▸ EXERCISE
Reproduce word for word the lines from the one containing "TABLE LOCK |" up to and including the one containing "FIELD DELIMITED BY".

START EXERCISE MATERIAL

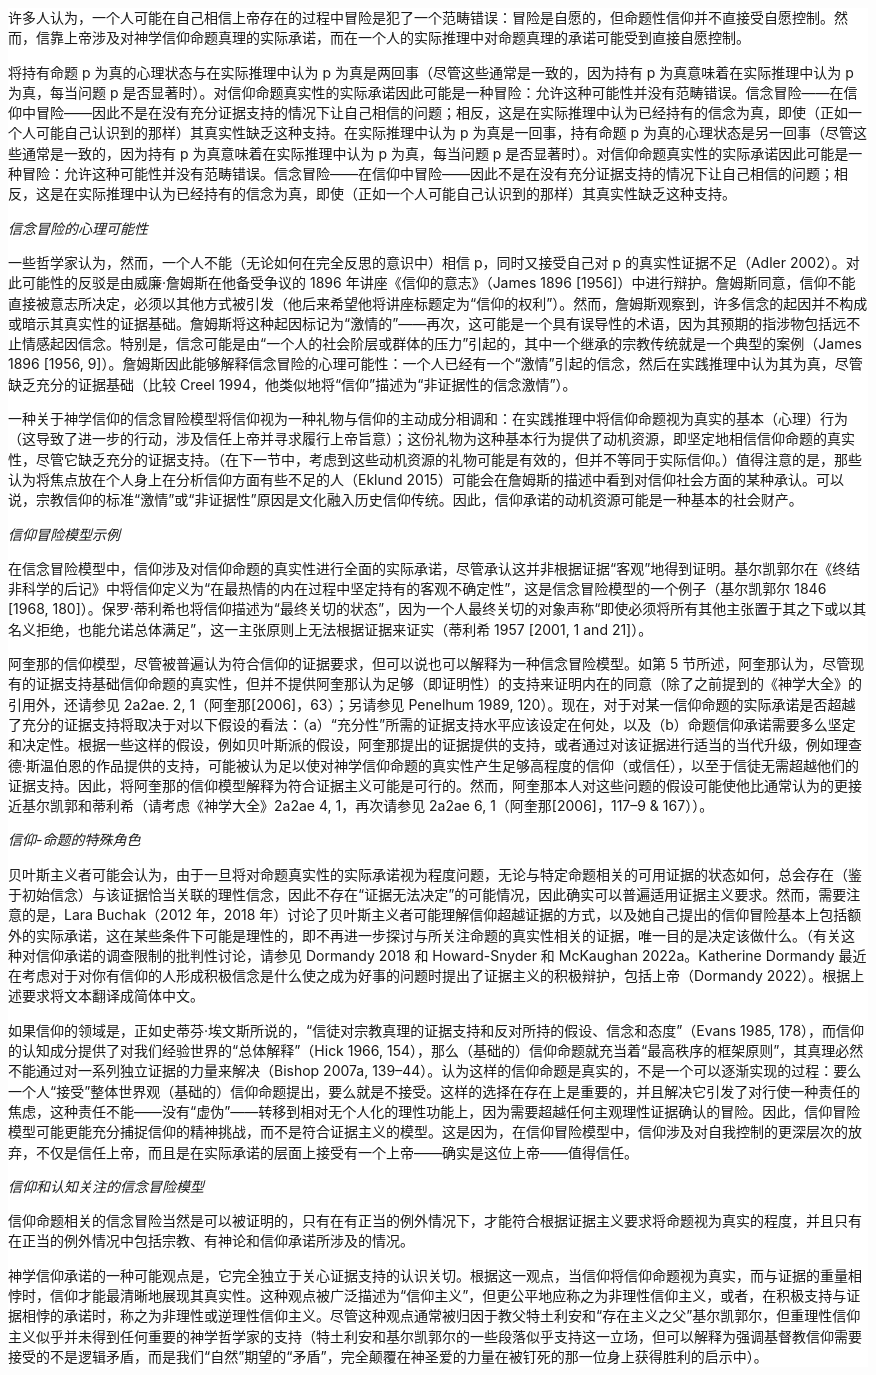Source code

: 许多人认为，一个人可能在自己相信上帝存在的过程中冒险是犯了一个范畴错误：冒险是自愿的，但命题性信仰并不直接受自愿控制。然而，信靠上帝涉及对神学信仰命题真理的实际承诺，而在一个人的实际推理中对命题真理的承诺可能受到直接自愿控制。

将持有命题 p 为真的心理状态与在实际推理中认为 p 为真是两回事（尽管这些通常是一致的，因为持有 p 为真意味着在实际推理中认为 p 为真，每当问题 p 是否显著时）。对信仰命题真实性的实际承诺因此可能是一种冒险：允许这种可能性并没有范畴错误。信念冒险——在信仰中冒险——因此不是在没有充分证据支持的情况下让自己相信的问题；相反，这是在实际推理中认为已经持有的信念为真，即使（正如一个人可能自己认识到的那样）其真实性缺乏这种支持。在实际推理中认为 p 为真是一回事，持有命题 p 为真的心理状态是另一回事（尽管这些通常是一致的，因为持有 p 为真意味着在实际推理中认为 p 为真，每当问题 p 是否显著时）。对信仰命题真实性的实际承诺因此可能是一种冒险：允许这种可能性并没有范畴错误。信念冒险——在信仰中冒险——因此不是在没有充分证据支持的情况下让自己相信的问题；相反，这是在实际推理中认为已经持有的信念为真，即使（正如一个人可能自己认识到的那样）其真实性缺乏这种支持。

*信念冒险的心理可能性*

一些哲学家认为，然而，一个人不能（无论如何在完全反思的意识中）相信 p，同时又接受自己对 p 的真实性证据不足（Adler 2002）。对此可能性的反驳是由威廉·詹姆斯在他备受争议的 1896 年讲座《信仰的意志》（James 1896 [1956]）中进行辩护。詹姆斯同意，信仰不能直接被意志所决定，必须以其他方式被引发（他后来希望他将讲座标题定为“信仰的权利”）。然而，詹姆斯观察到，许多信念的起因并不构成或暗示其真实性的证据基础。詹姆斯将这种起因标记为“激情的”——再次，这可能是一个具有误导性的术语，因为其预期的指涉物包括远不止情感起因信念。特别是，信念可能是由“一个人的社会阶层或群体的压力”引起的，其中一个继承的宗教传统就是一个典型的案例（James 1896 [1956, 9]）。詹姆斯因此能够解释信念冒险的心理可能性：一个人已经有一个“激情”引起的信念，然后在实践推理中认为其为真，尽管缺乏充分的证据基础（比较 Creel 1994，他类似地将“信仰”描述为“非证据性的信念激情”）。

一种关于神学信仰的信念冒险模型将信仰视为一种礼物与信仰的主动成分相调和：在实践推理中将信仰命题视为真实的基本（心理）行为（这导致了进一步的行动，涉及信任上帝并寻求履行上帝旨意）；这份礼物为这种基本行为提供了动机资源，即坚定地相信信仰命题的真实性，尽管它缺乏充分的证据支持。（在下一节中，考虑到这些动机资源的礼物可能是有效的，但并不等同于实际信仰。）值得注意的是，那些认为将焦点放在个人身上在分析信仰方面有些不足的人（Eklund 2015）可能会在詹姆斯的描述中看到对信仰社会方面的某种承认。可以说，宗教信仰的标准“激情”或“非证据性”原因是文化融入历史信仰传统。因此，信仰承诺的动机资源可能是一种基本的社会财产。

*信仰冒险模型示例*

在信念冒险模型中，信仰涉及对信仰命题的真实性进行全面的实际承诺，尽管承认这并非根据证据“客观”地得到证明。基尔凯郭尔在《终结非科学的后记》中将信仰定义为“在最热情的内在过程中坚定持有的客观不确定性”，这是信念冒险模型的一个例子（基尔凯郭尔 1846 [1968, 180]）。保罗·蒂利希也将信仰描述为“最终关切的状态”，因为一个人最终关切的对象声称“即使必须将所有其他主张置于其之下或以其名义拒绝，也能允诺总体满足”，这一主张原则上无法根据证据来证实（蒂利希 1957 [2001, 1 and 21]）。

阿奎那的信仰模型，尽管被普遍认为符合信仰的证据要求，但可以说也可以解释为一种信念冒险模型。如第 5 节所述，阿奎那认为，尽管现有的证据支持基础信仰命题的真实性，但并不提供阿奎那认为足够（即证明性）的支持来证明内在的同意（除了之前提到的《神学大全》的引用外，还请参见 2a2ae. 2, 1（阿奎那[2006]，63）；另请参见 Penelhum 1989, 120）。现在，对于对某一信仰命题的实际承诺是否超越了充分的证据支持将取决于对以下假设的看法：（a）“充分性”所需的证据支持水平应该设定在何处，以及（b）命题信仰承诺需要多么坚定和决定性。根据一些这样的假设，例如贝叶斯派的假设，阿奎那提出的证据提供的支持，或者通过对该证据进行适当的当代升级，例如理查德·斯温伯恩的作品提供的支持，可能被认为足以使对神学信仰命题的真实性产生足够高程度的信仰（或信任），以至于信徒无需超越他们的证据支持。因此，将阿奎那的信仰模型解释为符合证据主义可能是可行的。然而，阿奎那本人对这些问题的假设可能使他比通常认为的更接近基尔凯郭和蒂利希（请考虑《神学大全》2a2ae 4, 1，再次请参见 2a2ae 6, 1（阿奎那[2006]，117–9 & 167））。

*信仰-命题的特殊角色*

贝叶斯主义者可能会认为，由于一旦将对命题真实性的实际承诺视为程度问题，无论与特定命题相关的可用证据的状态如何，总会存在（鉴于初始信念）与该证据恰当关联的理性信念，因此不存在“证据无法决定”的可能情况，因此确实可以普遍适用证据主义要求。然而，需要注意的是，Lara Buchak（2012 年，2018 年）讨论了贝叶斯主义者可能理解信仰超越证据的方式，以及她自己提出的信仰冒险基本上包括额外的实际承诺，这在某些条件下可能是理性的，即不再进一步探讨与所关注命题的真实性相关的证据，唯一目的是决定该做什么。（有关这种对信仰承诺的调查限制的批判性讨论，请参见 Dormandy 2018 和 Howard-Snyder 和 McKaughan 2022a。Katherine Dormandy 最近在考虑对于对你有信仰的人形成积极信念是什么使之成为好事的问题时提出了证据主义的积极辩护，包括上帝（Dormandy 2022）。根据上述要求将文本翻译成简体中文。

如果信仰的领域是，正如史蒂芬·埃文斯所说的，“信徒对宗教真理的证据支持和反对所持的假设、信念和态度”（Evans 1985, 178），而信仰的认知成分提供了对我们经验世界的“总体解释”（Hick 1966, 154），那么（基础的）信仰命题就充当着“最高秩序的框架原则”，其真理必然不能通过对一系列独立证据的力量来解决（Bishop 2007a, 139–44）。认为这样的信仰命题是真实的，不是一个可以逐渐实现的过程：要么一个人“接受”整体世界观（基础的）信仰命题提出，要么就是不接受。这样的选择在存在上是重要的，并且解决它引发了对行使一种责任的焦虑，这种责任不能——没有“虚伪”——转移到相对无个人化的理性功能上，因为需要超越任何主观理性证据确认的冒险。因此，信仰冒险模型可能更能充分捕捉信仰的精神挑战，而不是符合证据主义的模型。这是因为，在信仰冒险模型中，信仰涉及对自我控制的更深层次的放弃，不仅是信任上帝，而且是在实际承诺的层面上接受有一个上帝——确实是这位上帝——值得信任。

*信仰和认知关注的信念冒险模型*

信仰命题相关的信念冒险当然是可以被证明的，只有在有正当的例外情况下，才能符合根据证据主义要求将命题视为真实的程度，并且只有在正当的例外情况中包括宗教、有神论和信仰承诺所涉及的情况。

神学信仰承诺的一种可能观点是，它完全独立于关心证据支持的认识关切。根据这一观点，当信仰将信仰命题视为真实，而与证据的重量相悖时，信仰才能最清晰地展现其真实性。这种观点被广泛描述为“信仰主义”，但更公平地应称之为非理性信仰主义，或者，在积极支持与证据相悖的承诺时，称之为非理性或逆理性信仰主义。尽管这种观点通常被归因于教父特土利安和“存在主义之父”基尔凯郭尔，但重理性信仰主义似乎并未得到任何重要的神学哲学家的支持（特土利安和基尔凯郭尔的一些段落似乎支持这一立场，但可以解释为强调基督教信仰需要接受的不是逻辑矛盾，而是我们“自然”期望的“矛盾”，完全颠覆在神圣爱的力量在被钉死的那一位身上获得胜利的启示中）。
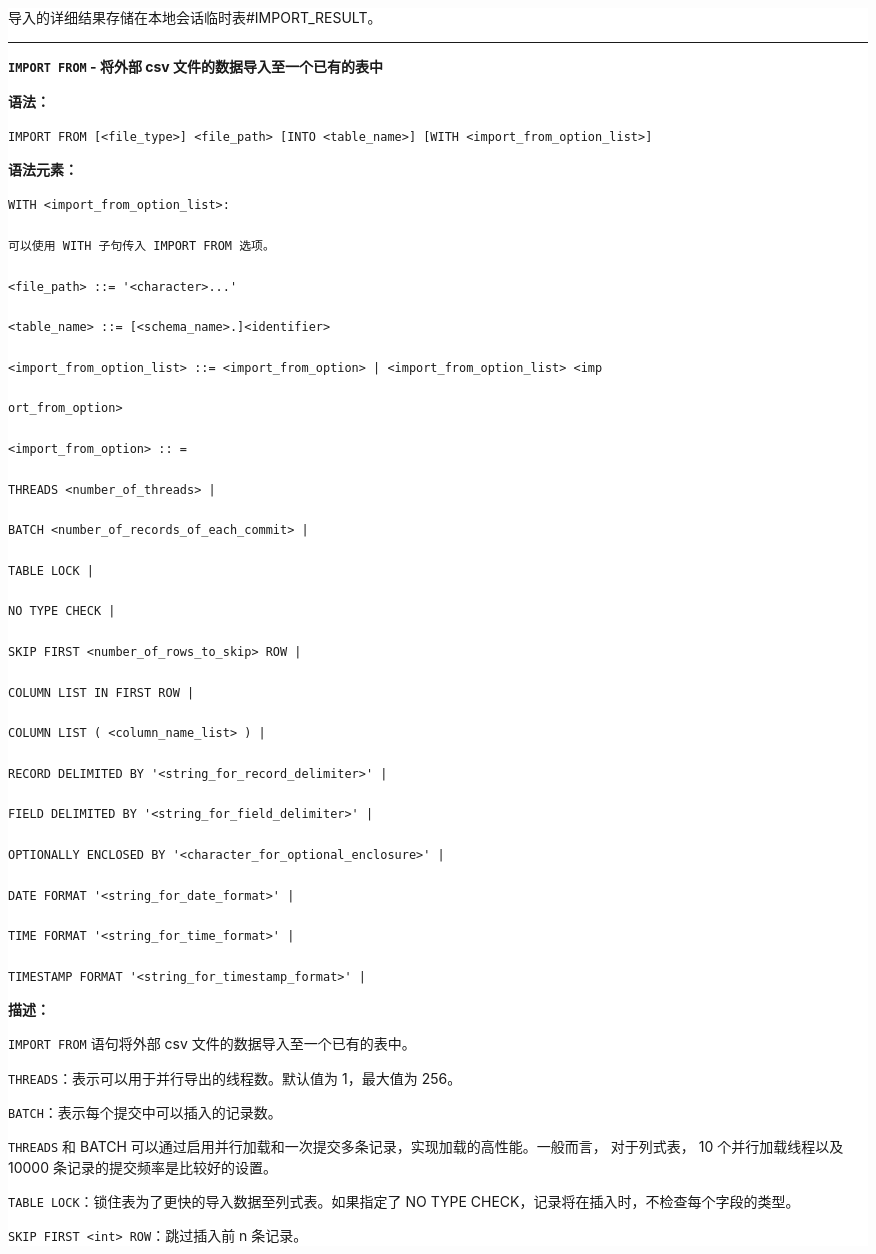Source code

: 导入的详细结果存储在本地会话临时表#IMPORT\_RESULT。

* * *

**`IMPORT FROM` - 将外部 csv 文件的数据导入至一个已有的表中**

**语法：**

`IMPORT FROM [<file_type>] <file_path> [INTO <table_name>] [WITH <import_from_option_list>]`

**语法元素：**

    WITH <import_from_option_list>: 
    
    可以使用 WITH 子句传入 IMPORT FROM 选项。 
    
    <file_path> ::= '<character>...' 
    
    <table_name> ::= [<schema_name>.]<identifier> 
    
    <import_from_option_list> ::= <import_from_option> | <import_from_option_list> <imp 
    
    ort_from_option> 
    
    <import_from_option> :: = 
    
    THREADS <number_of_threads> | 
    
    BATCH <number_of_records_of_each_commit> | 
    
    TABLE LOCK | 
    
    NO TYPE CHECK | 
    
    SKIP FIRST <number_of_rows_to_skip> ROW | 
    
    COLUMN LIST IN FIRST ROW | 
    
    COLUMN LIST ( <column_name_list> ) | 
    
    RECORD DELIMITED BY '<string_for_record_delimiter>' | 
    
    FIELD DELIMITED BY '<string_for_field_delimiter>' | 
    
    OPTIONALLY ENCLOSED BY '<character_for_optional_enclosure>' | 
    
    DATE FORMAT '<string_for_date_format>' | 
    
    TIME FORMAT '<string_for_time_format>' | 
    
    TIMESTAMP FORMAT '<string_for_timestamp_format>' | 
    

**描述：**

`IMPORT FROM` 语句将外部 csv 文件的数据导入至一个已有的表中。

`THREADS`：表示可以用于并行导出的线程数。默认值为 1，最大值为 256。

`BATCH`：表示每个提交中可以插入的记录数。

`THREADS` 和 BATCH 可以通过启用并行加载和一次提交多条记录，实现加载的高性能。一般而言， 对于列式表， 10 个并行加载线程以及 10000 条记录的提交频率是比较好的设置。

`TABLE LOCK`：锁住表为了更快的导入数据至列式表。如果指定了 NO TYPE CHECK，记录将在插入时，不检查每个字段的类型。

`SKIP FIRST <int> ROW`：跳过插入前 n 条记录。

END EXERCISE MATERIAL

▸ SOLUTION FOR THIS TASK
    TABLE LOCK | 
    
    NO TYPE CHECK | 
    
    SKIP FIRST <number_of_rows_to_skip> ROW | 
    
    COLUMN LIST IN FIRST ROW | 
    
    COLUMN LIST ( <column_name_list> ) | 
    
    RECORD DELIMITED BY '<string_for_record_delimiter>' | 
    
    FIELD DELIMITED BY '<string_for_field_delimiter>' | 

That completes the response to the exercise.